» Data under study
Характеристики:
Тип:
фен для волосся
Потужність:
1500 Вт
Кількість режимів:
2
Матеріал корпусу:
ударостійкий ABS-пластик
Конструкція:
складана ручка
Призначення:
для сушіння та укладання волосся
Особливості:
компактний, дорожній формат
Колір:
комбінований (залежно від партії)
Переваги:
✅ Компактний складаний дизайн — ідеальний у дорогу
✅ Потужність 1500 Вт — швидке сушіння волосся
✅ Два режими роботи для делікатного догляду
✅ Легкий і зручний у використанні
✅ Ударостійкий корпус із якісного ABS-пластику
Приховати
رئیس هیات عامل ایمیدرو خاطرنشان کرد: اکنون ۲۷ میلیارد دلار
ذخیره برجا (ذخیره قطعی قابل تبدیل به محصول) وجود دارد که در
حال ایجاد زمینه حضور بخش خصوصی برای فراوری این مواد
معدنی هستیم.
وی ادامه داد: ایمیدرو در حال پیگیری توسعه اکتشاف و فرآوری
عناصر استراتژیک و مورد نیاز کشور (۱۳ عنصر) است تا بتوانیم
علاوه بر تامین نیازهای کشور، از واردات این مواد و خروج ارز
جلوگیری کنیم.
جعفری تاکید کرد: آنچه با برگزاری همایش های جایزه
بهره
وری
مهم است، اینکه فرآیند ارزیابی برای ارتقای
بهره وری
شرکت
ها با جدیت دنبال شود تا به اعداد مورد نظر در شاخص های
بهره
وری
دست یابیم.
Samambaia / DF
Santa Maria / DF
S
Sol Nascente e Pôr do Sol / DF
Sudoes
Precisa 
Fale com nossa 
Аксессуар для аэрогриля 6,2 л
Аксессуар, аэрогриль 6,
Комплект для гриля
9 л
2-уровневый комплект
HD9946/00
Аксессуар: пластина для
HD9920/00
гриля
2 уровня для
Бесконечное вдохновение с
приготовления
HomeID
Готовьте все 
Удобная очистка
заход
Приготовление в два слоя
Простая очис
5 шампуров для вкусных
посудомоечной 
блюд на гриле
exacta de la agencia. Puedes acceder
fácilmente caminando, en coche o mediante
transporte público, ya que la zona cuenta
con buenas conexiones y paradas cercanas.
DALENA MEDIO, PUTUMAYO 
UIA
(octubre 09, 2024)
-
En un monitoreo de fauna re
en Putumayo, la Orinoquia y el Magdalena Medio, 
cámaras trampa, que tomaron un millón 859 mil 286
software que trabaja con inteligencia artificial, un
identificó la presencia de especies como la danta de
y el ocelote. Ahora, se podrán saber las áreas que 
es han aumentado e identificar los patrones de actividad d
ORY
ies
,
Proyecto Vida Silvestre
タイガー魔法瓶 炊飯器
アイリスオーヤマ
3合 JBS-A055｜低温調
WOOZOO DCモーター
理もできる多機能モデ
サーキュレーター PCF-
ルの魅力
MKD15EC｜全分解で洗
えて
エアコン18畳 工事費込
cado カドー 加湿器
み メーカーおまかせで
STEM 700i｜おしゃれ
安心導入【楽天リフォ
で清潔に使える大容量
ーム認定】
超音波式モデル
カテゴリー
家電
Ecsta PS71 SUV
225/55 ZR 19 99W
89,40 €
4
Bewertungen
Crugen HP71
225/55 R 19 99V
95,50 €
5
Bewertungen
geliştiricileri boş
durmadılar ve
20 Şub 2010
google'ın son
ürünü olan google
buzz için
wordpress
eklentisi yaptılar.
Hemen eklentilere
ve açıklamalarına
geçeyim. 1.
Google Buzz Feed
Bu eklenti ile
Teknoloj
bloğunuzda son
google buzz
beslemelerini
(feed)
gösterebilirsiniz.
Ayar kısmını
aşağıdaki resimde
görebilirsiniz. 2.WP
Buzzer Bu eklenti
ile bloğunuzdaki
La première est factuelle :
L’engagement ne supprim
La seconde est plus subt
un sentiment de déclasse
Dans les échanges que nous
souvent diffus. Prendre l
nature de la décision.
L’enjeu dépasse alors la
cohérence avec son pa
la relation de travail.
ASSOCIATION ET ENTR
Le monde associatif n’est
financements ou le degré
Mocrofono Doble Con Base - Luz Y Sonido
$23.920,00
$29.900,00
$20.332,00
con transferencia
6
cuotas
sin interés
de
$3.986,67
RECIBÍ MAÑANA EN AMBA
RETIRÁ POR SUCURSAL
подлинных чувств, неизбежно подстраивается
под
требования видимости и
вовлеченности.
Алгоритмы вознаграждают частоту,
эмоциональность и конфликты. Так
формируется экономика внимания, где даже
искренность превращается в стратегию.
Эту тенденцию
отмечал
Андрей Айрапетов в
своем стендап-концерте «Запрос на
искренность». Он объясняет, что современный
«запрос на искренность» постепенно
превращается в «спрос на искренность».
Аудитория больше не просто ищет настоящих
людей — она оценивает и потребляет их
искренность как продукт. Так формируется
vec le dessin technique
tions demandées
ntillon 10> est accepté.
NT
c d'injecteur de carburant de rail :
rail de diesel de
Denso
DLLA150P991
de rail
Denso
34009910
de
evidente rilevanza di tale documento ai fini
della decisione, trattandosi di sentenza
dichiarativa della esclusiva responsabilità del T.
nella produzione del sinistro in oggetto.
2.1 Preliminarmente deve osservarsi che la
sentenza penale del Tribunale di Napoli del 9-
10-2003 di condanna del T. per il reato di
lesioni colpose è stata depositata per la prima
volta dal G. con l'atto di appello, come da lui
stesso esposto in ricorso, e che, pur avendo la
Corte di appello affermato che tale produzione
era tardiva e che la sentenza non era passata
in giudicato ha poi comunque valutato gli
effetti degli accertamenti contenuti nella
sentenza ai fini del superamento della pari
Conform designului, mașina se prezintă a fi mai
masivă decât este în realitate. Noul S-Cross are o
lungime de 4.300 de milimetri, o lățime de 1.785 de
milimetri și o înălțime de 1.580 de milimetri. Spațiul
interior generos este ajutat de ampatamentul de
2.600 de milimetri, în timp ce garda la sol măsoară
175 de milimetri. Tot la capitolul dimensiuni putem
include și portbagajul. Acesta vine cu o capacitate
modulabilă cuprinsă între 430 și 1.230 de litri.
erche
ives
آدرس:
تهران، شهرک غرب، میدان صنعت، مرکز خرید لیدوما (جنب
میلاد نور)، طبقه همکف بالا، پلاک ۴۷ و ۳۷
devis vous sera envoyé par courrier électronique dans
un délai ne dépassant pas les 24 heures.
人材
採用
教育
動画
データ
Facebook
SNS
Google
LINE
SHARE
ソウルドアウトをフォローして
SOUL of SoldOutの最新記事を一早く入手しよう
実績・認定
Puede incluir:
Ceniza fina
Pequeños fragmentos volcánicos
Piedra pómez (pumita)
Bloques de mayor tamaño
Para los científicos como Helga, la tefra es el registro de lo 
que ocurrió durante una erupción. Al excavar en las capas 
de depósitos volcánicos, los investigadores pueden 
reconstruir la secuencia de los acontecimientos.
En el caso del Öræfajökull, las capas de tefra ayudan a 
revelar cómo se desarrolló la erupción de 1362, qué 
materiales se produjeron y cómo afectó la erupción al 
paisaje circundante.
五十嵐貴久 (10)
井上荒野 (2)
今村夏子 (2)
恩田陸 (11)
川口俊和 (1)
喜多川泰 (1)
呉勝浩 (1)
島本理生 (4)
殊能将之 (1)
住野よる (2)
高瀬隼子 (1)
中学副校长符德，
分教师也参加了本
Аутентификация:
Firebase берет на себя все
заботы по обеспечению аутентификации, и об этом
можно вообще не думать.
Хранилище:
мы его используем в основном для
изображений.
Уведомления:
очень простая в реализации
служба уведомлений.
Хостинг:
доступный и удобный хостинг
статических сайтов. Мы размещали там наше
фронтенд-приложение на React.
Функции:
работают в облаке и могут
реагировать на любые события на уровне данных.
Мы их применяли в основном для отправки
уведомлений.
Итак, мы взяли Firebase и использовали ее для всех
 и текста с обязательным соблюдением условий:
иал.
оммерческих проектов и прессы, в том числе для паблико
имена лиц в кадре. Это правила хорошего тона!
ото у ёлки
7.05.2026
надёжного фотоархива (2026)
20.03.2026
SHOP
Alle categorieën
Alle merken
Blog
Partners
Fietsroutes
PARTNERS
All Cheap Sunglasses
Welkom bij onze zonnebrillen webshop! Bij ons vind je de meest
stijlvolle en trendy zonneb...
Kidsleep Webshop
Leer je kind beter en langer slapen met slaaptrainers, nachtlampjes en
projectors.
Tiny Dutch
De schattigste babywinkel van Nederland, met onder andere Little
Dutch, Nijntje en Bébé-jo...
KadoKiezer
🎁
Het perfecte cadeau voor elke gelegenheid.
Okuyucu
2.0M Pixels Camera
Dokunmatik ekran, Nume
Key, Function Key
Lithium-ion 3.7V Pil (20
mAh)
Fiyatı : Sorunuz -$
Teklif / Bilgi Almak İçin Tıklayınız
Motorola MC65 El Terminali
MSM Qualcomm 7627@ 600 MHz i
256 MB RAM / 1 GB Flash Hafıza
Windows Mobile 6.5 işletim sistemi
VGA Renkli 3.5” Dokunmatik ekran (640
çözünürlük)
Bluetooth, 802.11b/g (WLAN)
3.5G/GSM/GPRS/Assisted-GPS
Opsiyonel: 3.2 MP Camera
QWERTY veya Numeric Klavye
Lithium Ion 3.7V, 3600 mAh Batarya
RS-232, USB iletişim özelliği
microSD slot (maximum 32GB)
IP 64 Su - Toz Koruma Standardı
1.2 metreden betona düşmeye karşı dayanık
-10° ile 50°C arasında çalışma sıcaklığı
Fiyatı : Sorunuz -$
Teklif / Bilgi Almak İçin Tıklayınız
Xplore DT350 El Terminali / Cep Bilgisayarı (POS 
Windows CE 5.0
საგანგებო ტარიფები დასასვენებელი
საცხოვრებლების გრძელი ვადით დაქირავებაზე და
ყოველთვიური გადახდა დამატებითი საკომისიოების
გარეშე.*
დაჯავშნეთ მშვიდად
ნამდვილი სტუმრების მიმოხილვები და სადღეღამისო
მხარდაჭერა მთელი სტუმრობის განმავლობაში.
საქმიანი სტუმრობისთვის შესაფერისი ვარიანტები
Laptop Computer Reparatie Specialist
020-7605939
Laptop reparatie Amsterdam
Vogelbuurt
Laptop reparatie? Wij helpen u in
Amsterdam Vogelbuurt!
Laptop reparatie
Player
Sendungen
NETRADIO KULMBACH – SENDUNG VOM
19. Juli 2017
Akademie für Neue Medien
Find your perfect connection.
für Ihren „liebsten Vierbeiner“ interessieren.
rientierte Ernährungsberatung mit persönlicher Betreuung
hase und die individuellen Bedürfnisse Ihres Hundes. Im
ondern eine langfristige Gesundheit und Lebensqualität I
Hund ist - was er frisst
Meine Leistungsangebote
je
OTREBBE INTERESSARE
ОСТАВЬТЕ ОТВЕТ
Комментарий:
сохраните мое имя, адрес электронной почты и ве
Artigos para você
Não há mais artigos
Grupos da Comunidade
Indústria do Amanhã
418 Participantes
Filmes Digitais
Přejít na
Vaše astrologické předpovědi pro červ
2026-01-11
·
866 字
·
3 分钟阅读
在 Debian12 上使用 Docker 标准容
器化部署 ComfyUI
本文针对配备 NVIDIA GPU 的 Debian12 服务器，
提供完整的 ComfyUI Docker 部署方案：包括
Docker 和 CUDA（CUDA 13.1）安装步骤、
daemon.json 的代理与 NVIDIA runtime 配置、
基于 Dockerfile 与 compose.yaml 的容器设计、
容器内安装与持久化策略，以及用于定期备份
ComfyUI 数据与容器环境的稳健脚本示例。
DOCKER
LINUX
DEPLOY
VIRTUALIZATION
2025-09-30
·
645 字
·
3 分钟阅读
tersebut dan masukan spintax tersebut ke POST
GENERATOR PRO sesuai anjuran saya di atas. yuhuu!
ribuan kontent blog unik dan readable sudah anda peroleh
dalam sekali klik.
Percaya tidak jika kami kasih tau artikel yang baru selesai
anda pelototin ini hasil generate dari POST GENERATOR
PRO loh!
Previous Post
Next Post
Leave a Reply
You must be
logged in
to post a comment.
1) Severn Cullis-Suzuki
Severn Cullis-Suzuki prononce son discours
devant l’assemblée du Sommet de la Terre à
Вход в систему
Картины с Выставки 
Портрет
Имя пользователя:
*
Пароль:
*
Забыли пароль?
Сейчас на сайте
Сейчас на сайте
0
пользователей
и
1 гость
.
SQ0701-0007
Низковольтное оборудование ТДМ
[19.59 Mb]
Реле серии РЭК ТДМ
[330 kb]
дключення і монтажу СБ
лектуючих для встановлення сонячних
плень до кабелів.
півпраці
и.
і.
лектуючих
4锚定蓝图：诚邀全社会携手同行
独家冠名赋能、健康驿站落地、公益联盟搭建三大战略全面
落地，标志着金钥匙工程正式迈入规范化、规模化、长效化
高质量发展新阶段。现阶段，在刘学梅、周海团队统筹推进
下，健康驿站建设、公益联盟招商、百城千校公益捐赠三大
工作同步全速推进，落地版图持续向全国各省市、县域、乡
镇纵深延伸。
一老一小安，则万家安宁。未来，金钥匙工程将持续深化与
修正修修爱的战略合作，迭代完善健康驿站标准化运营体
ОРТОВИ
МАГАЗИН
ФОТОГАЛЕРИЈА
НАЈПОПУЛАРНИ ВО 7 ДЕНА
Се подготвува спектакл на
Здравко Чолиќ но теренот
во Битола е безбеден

» Task goal
Copy everything from the start of the rows down to the line containing "блюд на гриле", changing "Колір" to "Забарвлення" and keeping all else the same.

» Solution to this task
Характеристики:
Тип:
фен для волосся
Потужність:
1500 Вт
Кількість режимів:
2
Матеріал корпусу:
ударостійкий ABS-пластик
Конструкція:
складана ручка
Призначення:
для сушіння та укладання волосся
Особливості:
компактний, дорожній формат
Забарвлення:
комбінований (залежно від партії)
Переваги:
✅ Компактний складаний дизайн — ідеальний у дорогу
✅ Потужність 1500 Вт — швидке сушіння волосся
✅ Два режими роботи для делікатного догляду
✅ Легкий і зручний у використанні
✅ Ударостійкий корпус із якісного ABS-пластику
Приховати
رئیس هیات عامل ایمیدرو خاطرنشان کرد: اکنون ۲۷ میلیارد دلار
ذخیره برجا (ذخیره قطعی قابل تبدیل به محصول) وجود دارد که در
حال ایجاد زمینه حضور بخش خصوصی برای فراوری این مواد
معدنی هستیم.
وی ادامه داد: ایمیدرو در حال پیگیری توسعه اکتشاف و فرآوری
عناصر استراتژیک و مورد نیاز کشور (۱۳ عنصر) است تا بتوانیم
علاوه بر تامین نیازهای کشور، از واردات این مواد و خروج ارز
جلوگیری کنیم.
جعفری تاکید کرد: آنچه با برگزاری همایش های جایزه
بهره
وری
مهم است، اینکه فرآیند ارزیابی برای ارتقای
بهره وری
شرکت
ها با جدیت دنبال شود تا به اعداد مورد نظر در شاخص های
بهره
وری
دست یابیم.
Samambaia / DF
Santa Maria / DF
S
Sol Nascente e Pôr do Sol / DF
Sudoes
Precisa 
Fale com nossa 
Аксессуар для аэрогриля 6,2 л
Аксессуар, аэрогриль 6,
Комплект для гриля
9 л
2-уровневый комплект
HD9946/00
Аксессуар: пластина для
HD9920/00
гриля
2 уровня для
Бесконечное вдохновение с
приготовления
HomeID
Готовьте все 
Удобная очистка
заход
Приготовление в два слоя
Простая очис
5 шампуров для вкусных
посудомоечной 
блюд на гриле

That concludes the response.